The analysis conducted in Seblastian could not produce a prediction and SECIS Search3 could not identify any SECIS element for this sequence.
In conclusion, we can say that the gene PSTK is found on the Ophiodon elongatus genome but is not a selenoprotein (because it has neither a Sec residue nor SECIS elements). Moreover, from the information displayed in the phylogenetic tree we can also conclude that it is an homologous protein of the zebrafish PSTK.

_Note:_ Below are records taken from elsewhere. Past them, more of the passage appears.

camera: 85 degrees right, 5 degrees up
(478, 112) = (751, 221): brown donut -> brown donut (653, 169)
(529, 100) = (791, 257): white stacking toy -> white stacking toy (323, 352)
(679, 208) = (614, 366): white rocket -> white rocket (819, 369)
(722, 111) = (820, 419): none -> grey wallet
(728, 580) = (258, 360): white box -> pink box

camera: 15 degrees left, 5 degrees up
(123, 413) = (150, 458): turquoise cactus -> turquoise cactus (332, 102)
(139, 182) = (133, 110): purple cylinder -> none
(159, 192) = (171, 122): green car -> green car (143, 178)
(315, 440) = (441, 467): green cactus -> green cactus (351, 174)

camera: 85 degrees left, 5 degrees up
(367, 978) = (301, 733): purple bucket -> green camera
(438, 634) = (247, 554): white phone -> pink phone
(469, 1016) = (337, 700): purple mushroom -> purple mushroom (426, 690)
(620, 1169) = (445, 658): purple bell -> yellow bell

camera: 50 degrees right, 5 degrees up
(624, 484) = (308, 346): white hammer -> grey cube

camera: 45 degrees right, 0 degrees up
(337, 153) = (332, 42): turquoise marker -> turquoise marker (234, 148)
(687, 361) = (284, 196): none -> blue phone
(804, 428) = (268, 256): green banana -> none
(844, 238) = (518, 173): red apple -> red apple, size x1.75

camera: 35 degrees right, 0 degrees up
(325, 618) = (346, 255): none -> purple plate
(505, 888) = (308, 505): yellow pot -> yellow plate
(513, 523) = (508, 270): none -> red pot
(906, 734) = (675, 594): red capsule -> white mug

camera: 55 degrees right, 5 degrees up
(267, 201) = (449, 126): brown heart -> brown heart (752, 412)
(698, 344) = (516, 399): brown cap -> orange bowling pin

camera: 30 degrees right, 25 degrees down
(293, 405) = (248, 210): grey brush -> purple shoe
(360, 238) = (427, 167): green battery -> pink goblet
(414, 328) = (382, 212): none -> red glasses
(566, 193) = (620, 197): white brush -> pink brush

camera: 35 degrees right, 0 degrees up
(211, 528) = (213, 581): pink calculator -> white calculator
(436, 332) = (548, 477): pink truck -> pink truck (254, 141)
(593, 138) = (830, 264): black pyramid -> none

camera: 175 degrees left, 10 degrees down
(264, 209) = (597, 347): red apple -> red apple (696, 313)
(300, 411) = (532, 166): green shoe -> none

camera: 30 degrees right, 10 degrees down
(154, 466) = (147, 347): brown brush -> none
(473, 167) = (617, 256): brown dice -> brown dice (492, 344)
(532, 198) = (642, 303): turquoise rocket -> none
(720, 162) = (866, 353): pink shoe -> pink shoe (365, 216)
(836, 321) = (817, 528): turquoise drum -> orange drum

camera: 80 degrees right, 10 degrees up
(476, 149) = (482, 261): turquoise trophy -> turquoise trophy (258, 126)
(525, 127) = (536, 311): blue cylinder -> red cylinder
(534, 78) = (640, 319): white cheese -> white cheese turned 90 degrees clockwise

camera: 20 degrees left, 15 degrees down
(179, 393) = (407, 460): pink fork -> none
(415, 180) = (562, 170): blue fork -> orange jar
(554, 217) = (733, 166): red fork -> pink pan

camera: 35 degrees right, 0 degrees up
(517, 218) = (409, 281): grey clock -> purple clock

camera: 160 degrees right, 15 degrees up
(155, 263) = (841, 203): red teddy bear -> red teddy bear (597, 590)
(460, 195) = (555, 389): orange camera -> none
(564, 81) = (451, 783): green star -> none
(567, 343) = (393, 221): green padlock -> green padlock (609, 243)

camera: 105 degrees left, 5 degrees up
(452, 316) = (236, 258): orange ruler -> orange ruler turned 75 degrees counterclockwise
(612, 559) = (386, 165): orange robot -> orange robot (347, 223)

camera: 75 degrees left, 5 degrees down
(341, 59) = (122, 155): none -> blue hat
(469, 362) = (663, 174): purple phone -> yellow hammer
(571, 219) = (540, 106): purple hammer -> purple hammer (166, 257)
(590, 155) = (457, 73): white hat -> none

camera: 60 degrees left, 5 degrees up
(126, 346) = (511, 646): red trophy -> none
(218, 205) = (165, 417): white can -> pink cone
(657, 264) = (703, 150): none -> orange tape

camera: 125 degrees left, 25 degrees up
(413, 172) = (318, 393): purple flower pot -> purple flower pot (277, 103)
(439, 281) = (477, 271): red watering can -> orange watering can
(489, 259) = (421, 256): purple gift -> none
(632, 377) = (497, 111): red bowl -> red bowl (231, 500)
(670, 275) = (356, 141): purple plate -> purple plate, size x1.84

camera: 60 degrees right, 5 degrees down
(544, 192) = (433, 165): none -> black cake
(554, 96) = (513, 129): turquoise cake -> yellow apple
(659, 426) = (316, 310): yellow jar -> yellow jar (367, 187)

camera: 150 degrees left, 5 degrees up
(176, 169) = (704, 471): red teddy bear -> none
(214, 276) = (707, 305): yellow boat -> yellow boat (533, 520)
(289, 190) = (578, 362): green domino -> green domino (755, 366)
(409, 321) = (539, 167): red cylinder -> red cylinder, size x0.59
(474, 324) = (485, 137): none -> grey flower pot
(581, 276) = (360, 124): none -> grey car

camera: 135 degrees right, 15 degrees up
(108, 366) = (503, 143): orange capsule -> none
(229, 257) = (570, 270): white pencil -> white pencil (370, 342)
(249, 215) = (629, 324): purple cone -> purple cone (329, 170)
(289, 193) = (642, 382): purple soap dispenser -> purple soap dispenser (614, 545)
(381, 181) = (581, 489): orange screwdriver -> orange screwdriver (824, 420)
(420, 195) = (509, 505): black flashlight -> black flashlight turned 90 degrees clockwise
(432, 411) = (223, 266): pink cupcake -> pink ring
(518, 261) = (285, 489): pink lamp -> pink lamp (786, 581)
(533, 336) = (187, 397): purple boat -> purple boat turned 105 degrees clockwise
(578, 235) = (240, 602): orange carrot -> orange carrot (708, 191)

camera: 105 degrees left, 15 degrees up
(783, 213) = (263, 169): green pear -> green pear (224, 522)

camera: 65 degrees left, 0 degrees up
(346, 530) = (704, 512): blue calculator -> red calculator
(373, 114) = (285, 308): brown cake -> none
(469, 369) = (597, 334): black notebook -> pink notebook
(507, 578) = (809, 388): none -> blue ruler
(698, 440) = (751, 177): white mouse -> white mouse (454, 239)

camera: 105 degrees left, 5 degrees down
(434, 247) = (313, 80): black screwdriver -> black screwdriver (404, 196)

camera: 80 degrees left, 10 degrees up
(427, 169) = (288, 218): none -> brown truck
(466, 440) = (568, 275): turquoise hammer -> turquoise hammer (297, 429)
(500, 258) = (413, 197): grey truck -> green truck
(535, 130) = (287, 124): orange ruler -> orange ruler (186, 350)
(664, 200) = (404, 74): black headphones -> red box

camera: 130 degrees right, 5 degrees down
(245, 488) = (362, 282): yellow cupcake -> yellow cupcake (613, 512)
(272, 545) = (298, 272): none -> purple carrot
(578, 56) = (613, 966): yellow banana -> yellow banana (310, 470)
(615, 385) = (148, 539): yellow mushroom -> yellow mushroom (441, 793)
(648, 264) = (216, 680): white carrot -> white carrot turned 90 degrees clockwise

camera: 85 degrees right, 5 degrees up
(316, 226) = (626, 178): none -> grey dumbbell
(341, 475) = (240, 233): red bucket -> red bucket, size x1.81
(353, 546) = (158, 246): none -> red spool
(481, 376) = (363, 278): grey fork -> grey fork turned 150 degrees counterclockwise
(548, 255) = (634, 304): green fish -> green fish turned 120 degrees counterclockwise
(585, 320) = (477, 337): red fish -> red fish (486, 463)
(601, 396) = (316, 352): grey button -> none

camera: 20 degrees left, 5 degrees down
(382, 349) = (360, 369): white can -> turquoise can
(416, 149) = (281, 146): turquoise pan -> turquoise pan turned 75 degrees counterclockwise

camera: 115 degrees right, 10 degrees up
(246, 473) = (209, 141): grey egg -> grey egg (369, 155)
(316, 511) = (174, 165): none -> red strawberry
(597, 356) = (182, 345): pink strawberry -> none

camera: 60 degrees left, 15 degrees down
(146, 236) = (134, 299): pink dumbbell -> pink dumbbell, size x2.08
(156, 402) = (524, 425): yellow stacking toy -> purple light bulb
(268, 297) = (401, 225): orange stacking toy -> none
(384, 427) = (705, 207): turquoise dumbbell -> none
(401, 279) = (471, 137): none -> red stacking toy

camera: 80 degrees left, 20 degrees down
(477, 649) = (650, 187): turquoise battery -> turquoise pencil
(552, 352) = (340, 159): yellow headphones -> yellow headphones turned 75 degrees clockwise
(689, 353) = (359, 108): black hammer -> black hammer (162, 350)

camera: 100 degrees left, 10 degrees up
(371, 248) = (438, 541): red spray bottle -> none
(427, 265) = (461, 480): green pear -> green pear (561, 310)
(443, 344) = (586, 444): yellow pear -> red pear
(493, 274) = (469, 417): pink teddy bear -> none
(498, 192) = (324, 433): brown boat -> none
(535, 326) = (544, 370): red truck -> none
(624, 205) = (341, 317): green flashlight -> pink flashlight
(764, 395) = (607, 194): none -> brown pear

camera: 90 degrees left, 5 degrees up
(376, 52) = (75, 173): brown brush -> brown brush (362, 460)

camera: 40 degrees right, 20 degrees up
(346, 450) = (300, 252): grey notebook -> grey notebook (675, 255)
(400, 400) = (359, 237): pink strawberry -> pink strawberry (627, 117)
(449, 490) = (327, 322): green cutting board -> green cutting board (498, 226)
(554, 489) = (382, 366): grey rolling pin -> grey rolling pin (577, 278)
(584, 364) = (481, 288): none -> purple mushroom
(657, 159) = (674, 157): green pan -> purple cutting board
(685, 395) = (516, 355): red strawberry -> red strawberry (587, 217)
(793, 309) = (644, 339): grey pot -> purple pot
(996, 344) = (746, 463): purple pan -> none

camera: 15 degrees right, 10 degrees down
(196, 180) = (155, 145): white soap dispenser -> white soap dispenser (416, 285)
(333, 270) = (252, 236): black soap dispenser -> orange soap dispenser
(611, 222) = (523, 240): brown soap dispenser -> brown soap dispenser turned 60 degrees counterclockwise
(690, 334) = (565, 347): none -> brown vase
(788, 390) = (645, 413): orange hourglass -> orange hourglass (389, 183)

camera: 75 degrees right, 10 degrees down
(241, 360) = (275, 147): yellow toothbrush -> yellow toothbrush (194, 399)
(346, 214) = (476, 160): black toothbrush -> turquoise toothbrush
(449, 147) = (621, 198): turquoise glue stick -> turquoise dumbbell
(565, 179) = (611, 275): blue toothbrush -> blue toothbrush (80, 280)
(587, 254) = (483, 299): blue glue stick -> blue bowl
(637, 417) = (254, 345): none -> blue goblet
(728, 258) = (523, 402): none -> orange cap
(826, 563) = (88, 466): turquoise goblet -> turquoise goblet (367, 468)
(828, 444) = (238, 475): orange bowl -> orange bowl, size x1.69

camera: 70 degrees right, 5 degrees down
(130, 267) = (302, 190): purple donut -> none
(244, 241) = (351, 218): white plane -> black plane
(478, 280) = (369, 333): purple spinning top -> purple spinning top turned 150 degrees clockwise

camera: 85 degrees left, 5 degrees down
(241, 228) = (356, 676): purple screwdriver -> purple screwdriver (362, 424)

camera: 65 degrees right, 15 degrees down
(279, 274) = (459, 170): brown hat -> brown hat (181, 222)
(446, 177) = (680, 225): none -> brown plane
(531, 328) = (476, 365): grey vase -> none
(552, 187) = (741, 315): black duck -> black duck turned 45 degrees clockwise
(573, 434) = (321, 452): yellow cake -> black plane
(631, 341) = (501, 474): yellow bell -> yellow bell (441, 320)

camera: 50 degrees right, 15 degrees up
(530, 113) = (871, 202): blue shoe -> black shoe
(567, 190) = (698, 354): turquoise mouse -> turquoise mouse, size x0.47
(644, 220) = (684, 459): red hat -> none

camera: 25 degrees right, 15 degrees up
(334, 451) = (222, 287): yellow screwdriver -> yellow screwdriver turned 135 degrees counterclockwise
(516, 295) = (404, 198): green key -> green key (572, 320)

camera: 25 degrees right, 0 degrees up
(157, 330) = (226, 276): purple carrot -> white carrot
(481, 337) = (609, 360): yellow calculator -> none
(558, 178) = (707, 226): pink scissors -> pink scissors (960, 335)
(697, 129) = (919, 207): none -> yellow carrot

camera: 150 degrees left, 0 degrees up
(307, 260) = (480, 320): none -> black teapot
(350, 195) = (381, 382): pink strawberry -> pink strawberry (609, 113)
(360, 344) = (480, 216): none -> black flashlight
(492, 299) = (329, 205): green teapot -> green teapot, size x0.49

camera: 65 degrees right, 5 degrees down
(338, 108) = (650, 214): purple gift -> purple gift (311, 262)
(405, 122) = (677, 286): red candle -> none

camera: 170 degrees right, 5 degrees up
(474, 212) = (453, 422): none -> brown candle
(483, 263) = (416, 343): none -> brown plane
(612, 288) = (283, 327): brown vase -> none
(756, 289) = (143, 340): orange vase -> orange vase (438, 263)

As we can see in the phylogeny, all machinery proteins predicted from Ophiodon elongatus’ genome pair specifically with their homologues in zebrafish. So the results observed are coherent with the ones we extracted from our data. In the phylogeny we can also see that SPS and SPS2 are related proteins, as well as SecS and SECp43, indicating that they could have been originated from the same protein, respectively.
[1] Labunskyy, V. M., Hatfield, D. L., & Gladyshev, V. N. (2014). Selenoproteins: molecular pathways and physiological roles. Physiol rev. 94(3): 739-777.
[2] Xu, X. J., Zhang, D. G., Zhao, T., Xu, Y. H., & Luo, Z. (2020). Characterization and expression analysis of seven selenoprotein genes in yellow catfish Pelteobagrus fulvidraco to dietary selenium levels. J Trace Elem Med Biol. 62: 126600.
[3] Papp, L. V., Lu, J., Holmgren, A., & Khanna, K. K. (2007). From selenium to selenoproteins: synthesis, identity, and their role in human health. Antioxid Redox Signal. 9(7): 775-806.
[4] Lu, Jun, & Arne Holmgren (2009). Selenoproteins. Journal of Biological Chemistry. 284 (2): 723-727.
[5] Girard, C.F. (1854). Descriptions of new fishes, collected by Dr. A. L. Heermann, naturalist attached to the survey of the Pacific railroad route, under Lieut. R. S. Williamson, U. S. A. Proc Acad Nat Sci Phila. 7: 129-140.
[6] Starr, R. M., O'Connell, V., & Ralston, S. (2004). Movements of lingcod (Ophiodon elongatus) in southeast Alaska: potential for increased conservation and yield from marine reserves. Can J Fish Aquat Sci. 61(7): 1083-1094..
[7] Lingcod (c2021). EDF Seafood Selector. https://seafood.edf.org/lingcod?tagID=15732
[8] Martell, S. J., Walters, C. J., & Wallace, S. S. (2000). The use of marine protected areas for conservation of lingcod (Ophiodon elongatus). Bull Mar Sci. 66(3): 729-743.